Is Your Doctor Really Listening?Posted by gmayes on Oct 25, 2013 in Health Policy, Inspiration, Patient's Voice, Women's Health | 0 comments
It was 1998 and I had just moved to Louisville, Kentucky, very close to where I grew up as a child. I was returning to my native state to care for my mother who was dying of ovarian cancer and her mother who was bedbound by a stroke. My life had been interrupted and part of me was okay about that and part of me was not. Caregiving can be hard.
Having been diagnosed with a rare heart disorder many years before, finding a good cardiologist in town was one of my top priorities along with tending to their health needs as well.
I checked my health plan, researched the local paper, called the university medical centers and settled on a highly regarded, mid-50s, white-haired cardiologist in private practice with an affiliation at one of the medical centers in the area.
Our relationship lasted six months. Well, maybe one year, but that would be a stretch.
As a former physician assistant, I handled the paperwork and repetitive tests that come with seeing a new doctor without concern. But the first few months of my move I was miserable and emotionally a wreck. My mother died within weeks of moving; her mother the next month. The job I was hired to do was eliminated and I missed passing the bar exam by one point. I was exhausted and trembling at night from the weight of all the changes and uncertainty in my life.
When the palpitations started, I knew the stress was too much.
“I think I’m depressed,” I said with a lump in my throat to the Midwest cardiologist a bit shocked that I could utter the word. It was our third visit. I went on. “I’m not sleeping well, all I do is cry, and I’m just a bundle of nerves.”
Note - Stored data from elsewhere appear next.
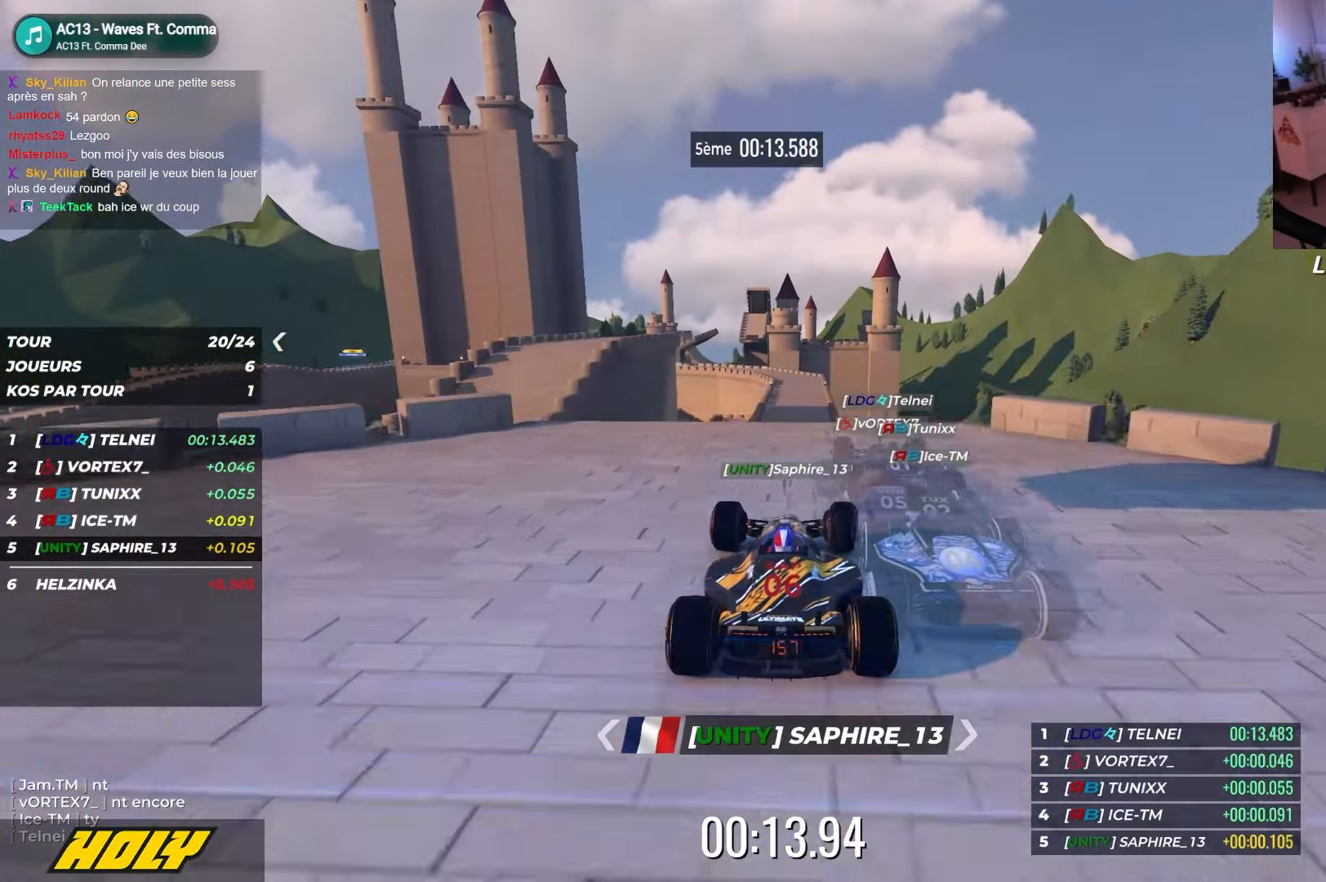
{"keys": ["left", "up"], "events": [[384, "left", "down"]]}
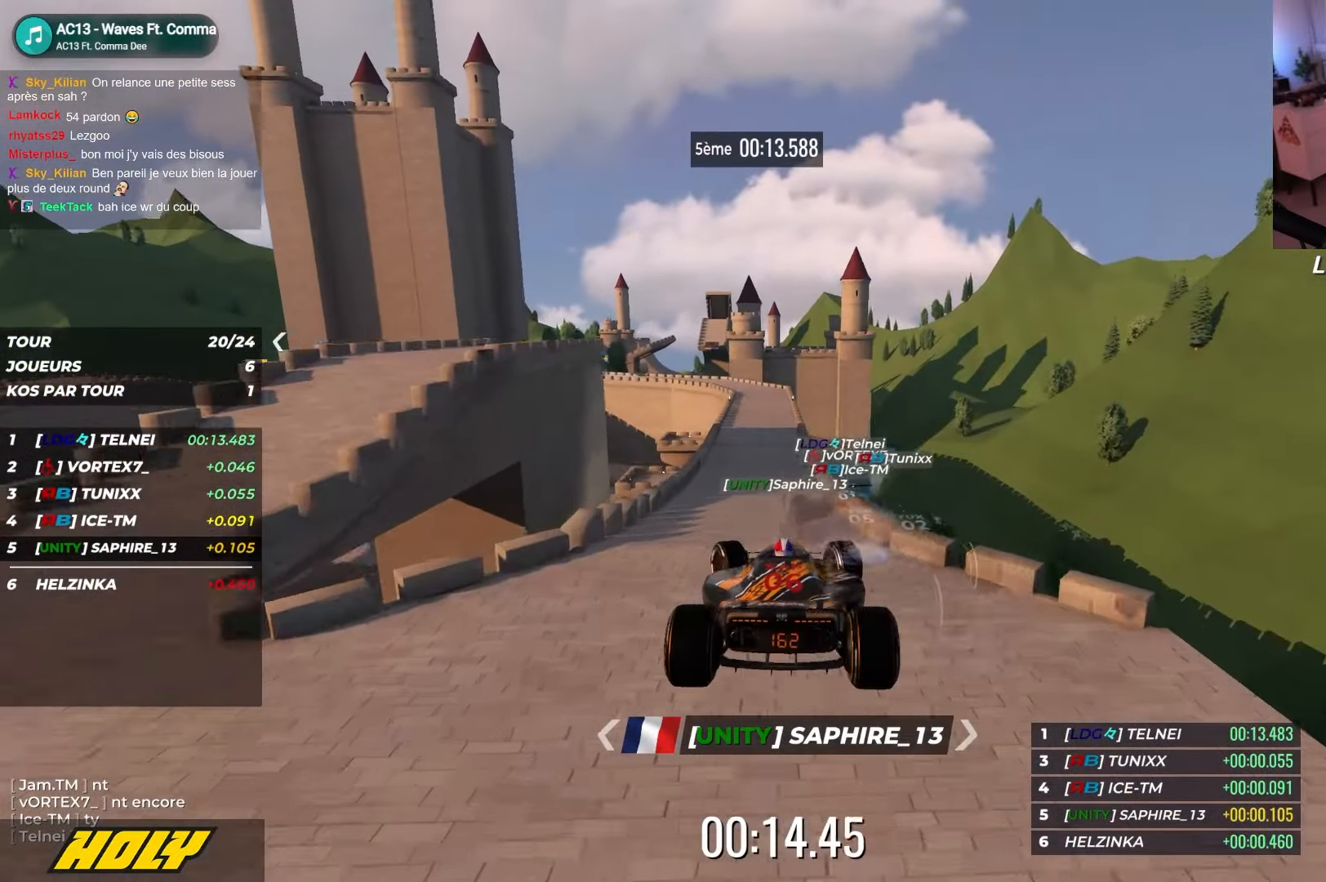
{"keys": ["up"], "events": [[434, "left", "up"]]}
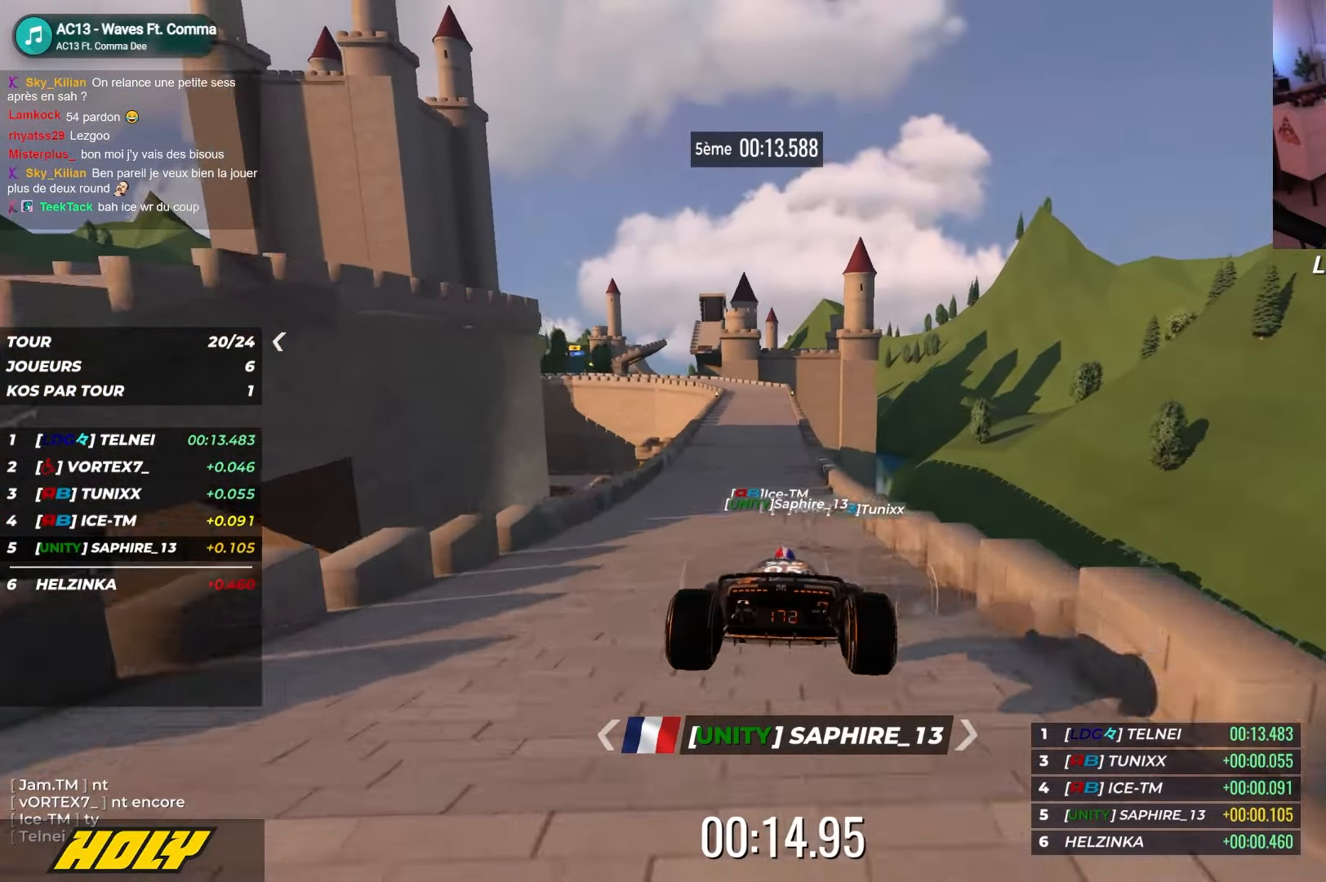
{"keys": ["right", "up"], "events": [[100, "left", "down"], [200, "left", "up"], [400, "right", "down"]]}
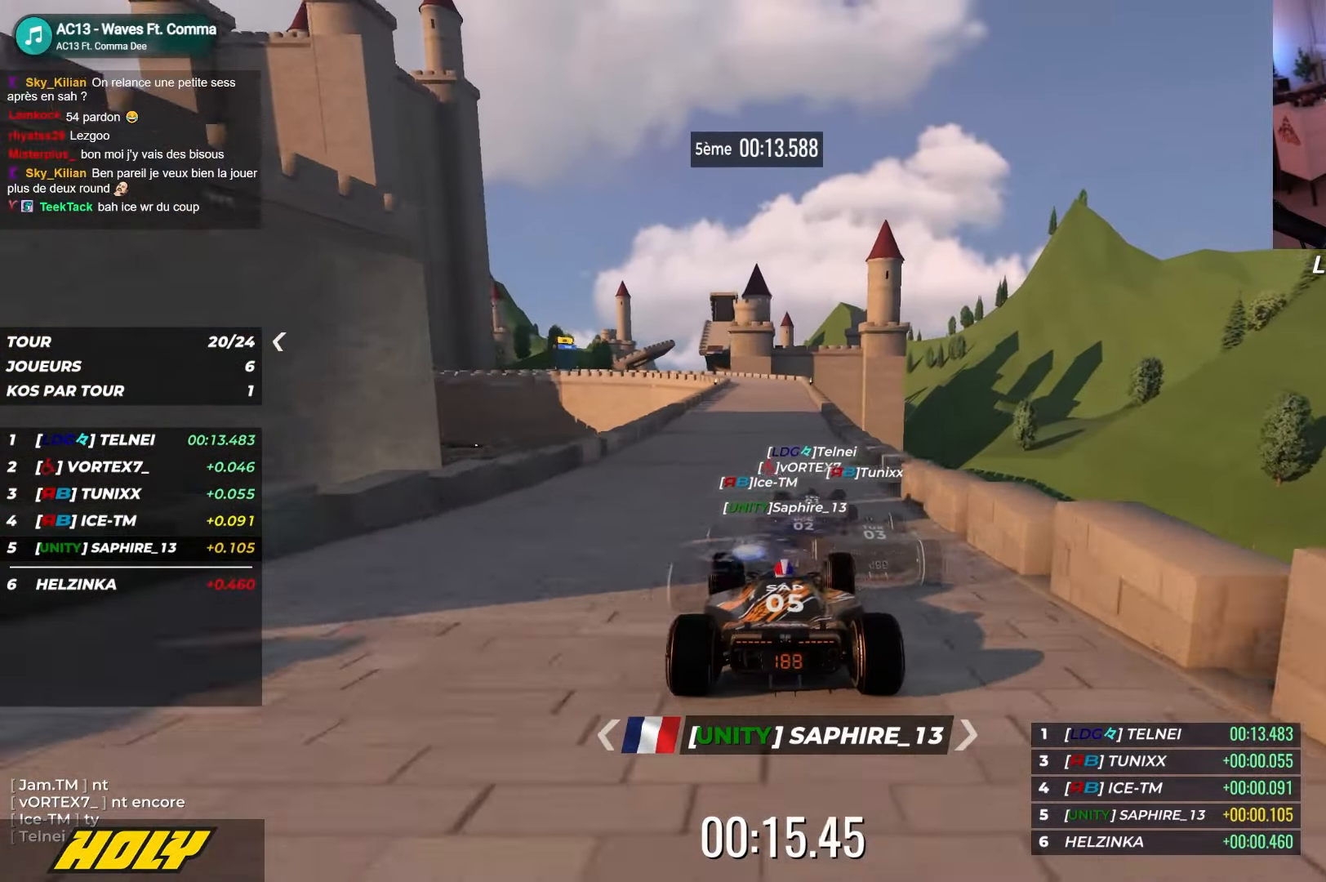
{"keys": ["up"], "events": [[34, "right", "up"]]}
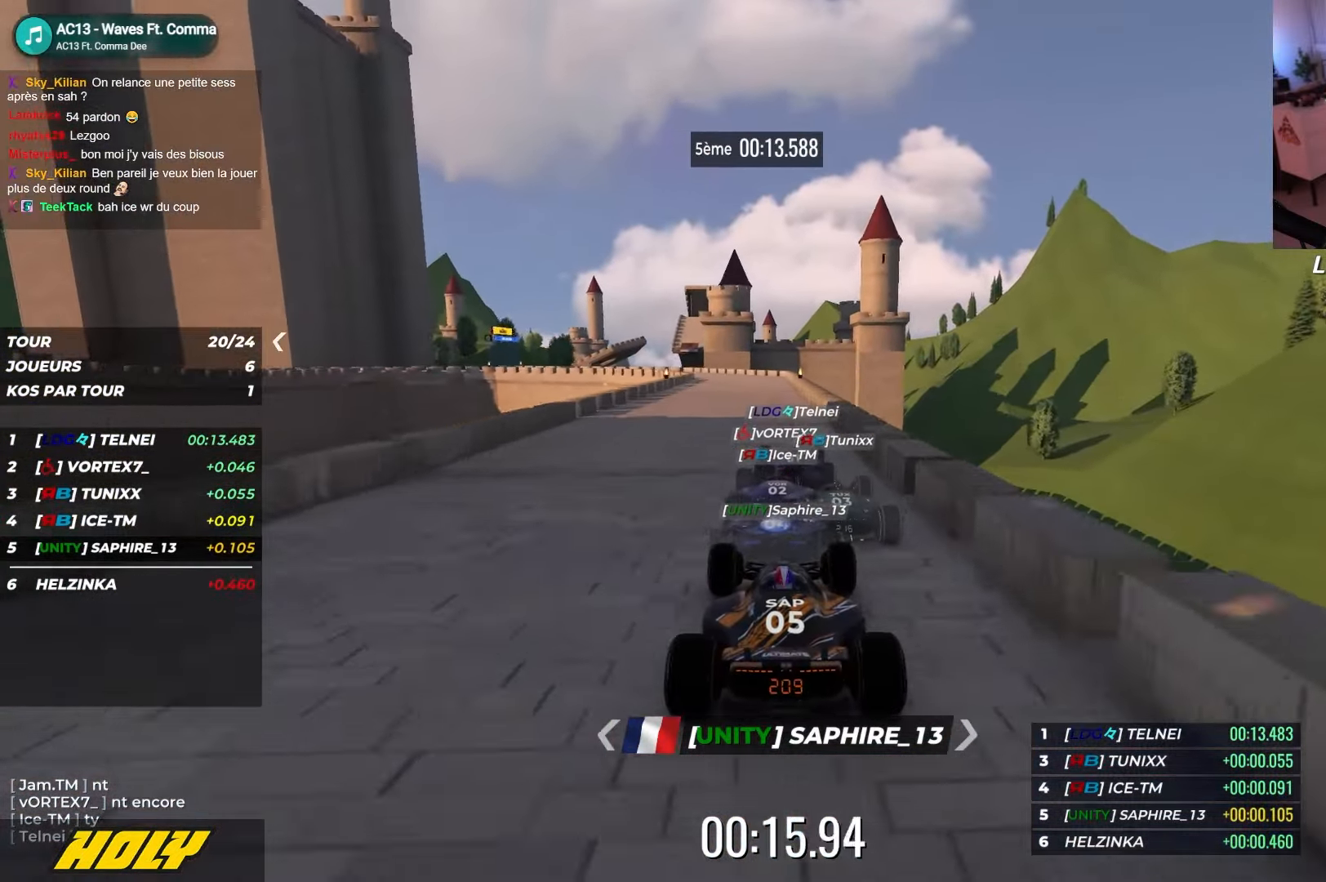
{"keys": ["up"], "events": [[167, "right", "down"], [284, "right", "up"]]}
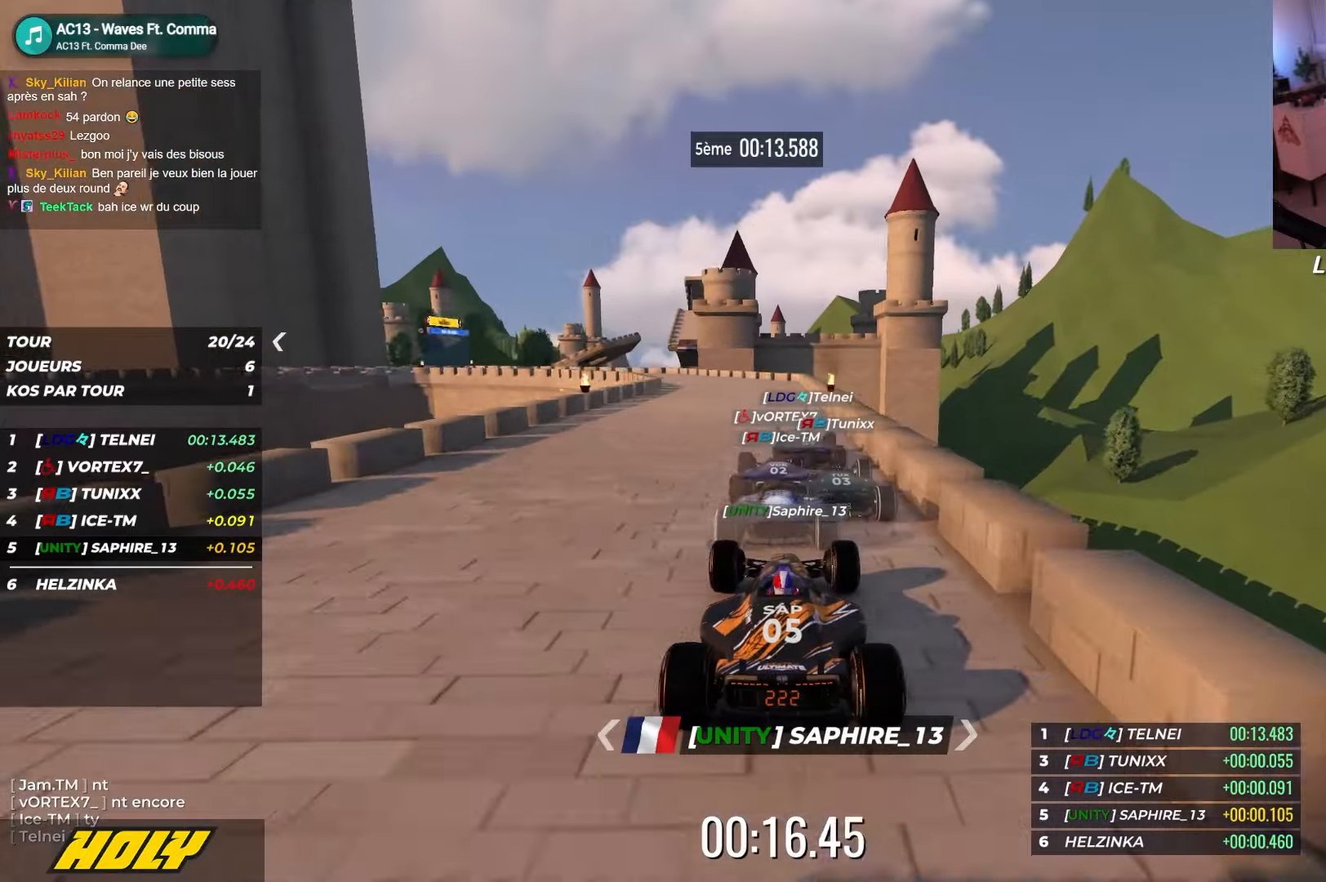
{"keys": ["left", "up"], "events": [[50, "left", "down"], [134, "left", "up"], [367, "left", "down"]]}
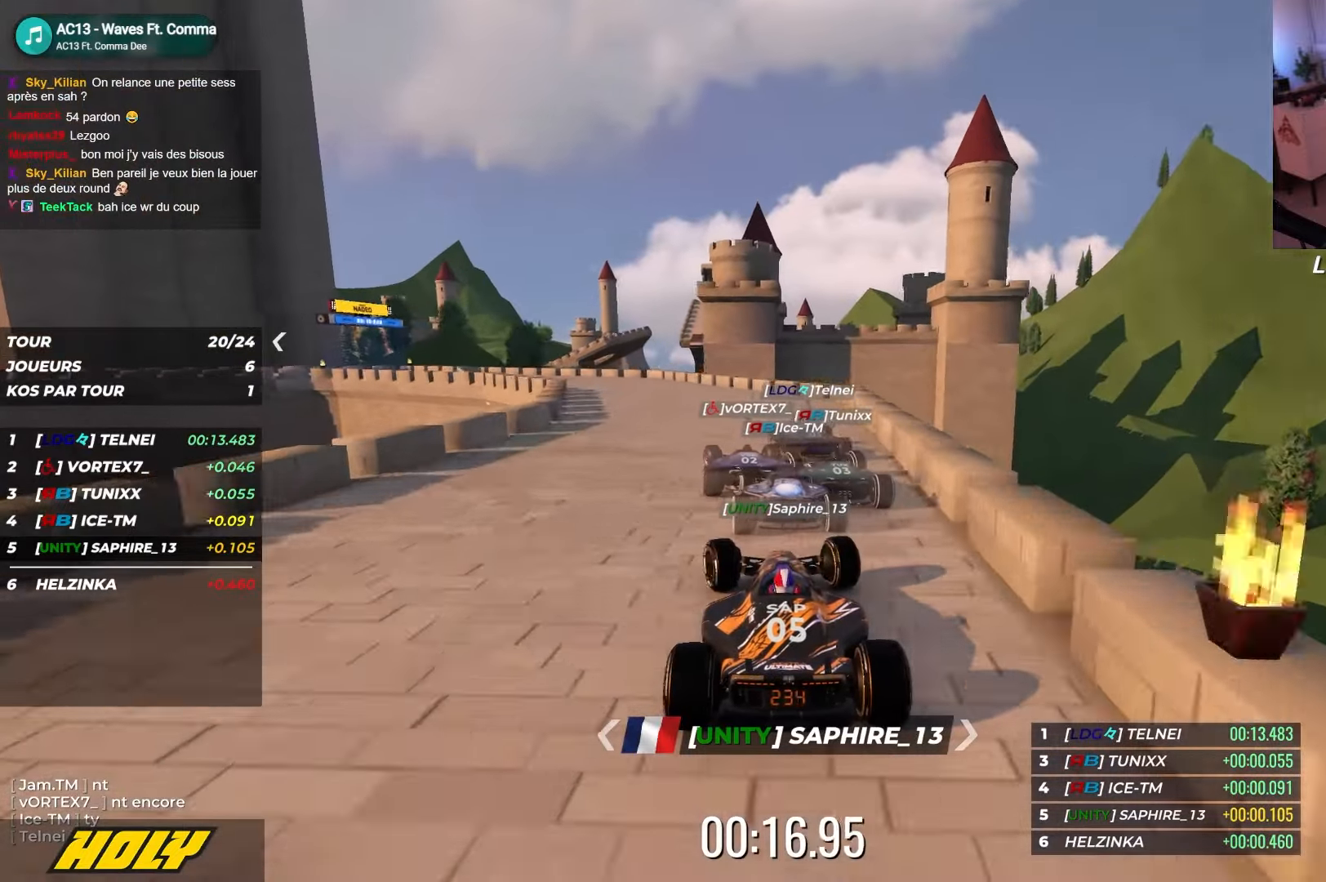
{"keys": ["left", "up"], "events": [[84, "left", "up"], [117, "left", "down"]]}
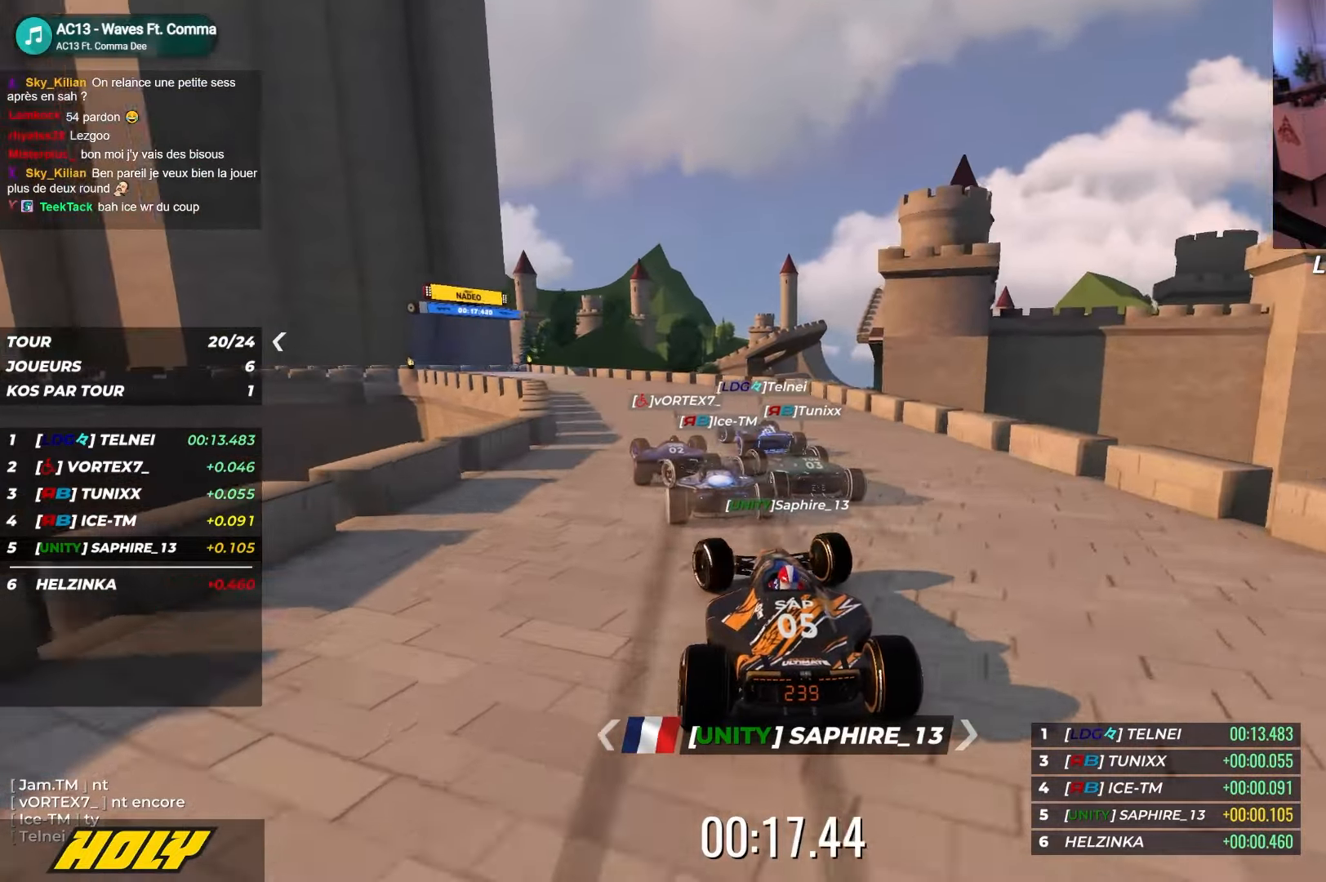
{"keys": ["down", "left", "up"], "events": [[17, "left", "up"], [34, "down", "down"], [50, "left", "down"], [400, "left", "up"], [434, "left", "down"]]}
Without looking up from the note he was scribbling in my chart he said, “Have you thought about looking for help on the internet?”
It was all I could do to sit upright on the examining table. I was shocked and disappointed that this was his best suggestion.
“The internet?” I thought to myself. “Who is going to hold my hand or hug me on the Internet?”
At that moment I realized I needed a different doctor. I walked out of his office and never returned.
What I had overlooked was the importance of finding a doctor I meshed with personally. Not just one who had a prominent title, several clinical trials to his name, and a prestigious academic center standing behind him, but one that could simply look me in the eyes and tell that something wasn’t right. Someone with empathy and a gentle touch. Someone I could build a relationship with.
The doctor-patient relationship is delicate; for patients living with chronic conditions or illnesses it means balancing personal rapport with clinical knowledge. For a very long time. Sometimes all you want are the facts from your doctor. But sometimes, you want a hug and some encouragement and the personal connection does as much good as any pill.